§ **Task objective**: Here the job is to print all of the entries below verbatim and leave out any picture.

§ **Data provided**:
---------------

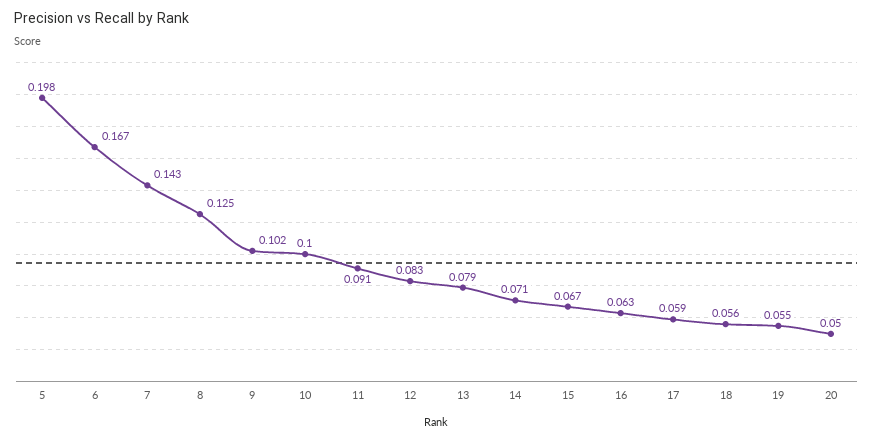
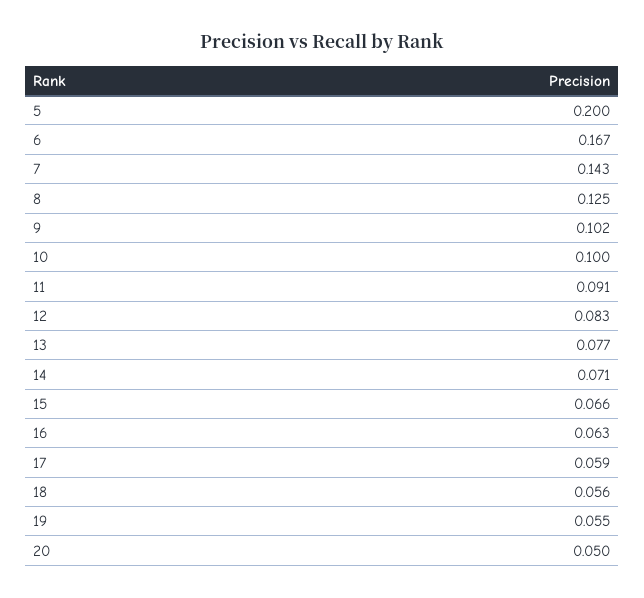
  {
-   "5": 0.198,
+   "5": 0.2,
    "6": 0.167,
    "7": 0.143,
    "8": 0.125,
    "9": 0.102,
    "10": 0.1,
    "11": 0.091,
    "12": 0.083,
-   "13": 0.079,
+   "13": 0.077,
    "14": 0.071,
-   "15": 0.067,
+   "15": 0.066,
    "16": 0.063,
    "17": 0.059,
    "18": 0.056,
    "19": 0.055,
    "20": 0.05
  }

---------------

§ **Written reply**:
  {
-   "5": 0.198,
+   "5": 0.2,
    "6": 0.167,
    "7": 0.143,
    "8": 0.125,
    "9": 0.102,
    "10": 0.1,
    "11": 0.091,
    "12": 0.083,
-   "13": 0.079,
+   "13": 0.077,
    "14": 0.071,
-   "15": 0.067,
+   "15": 0.066,
    "16": 0.063,
    "17": 0.059,
    "18": 0.056,
    "19": 0.055,
    "20": 0.05
  }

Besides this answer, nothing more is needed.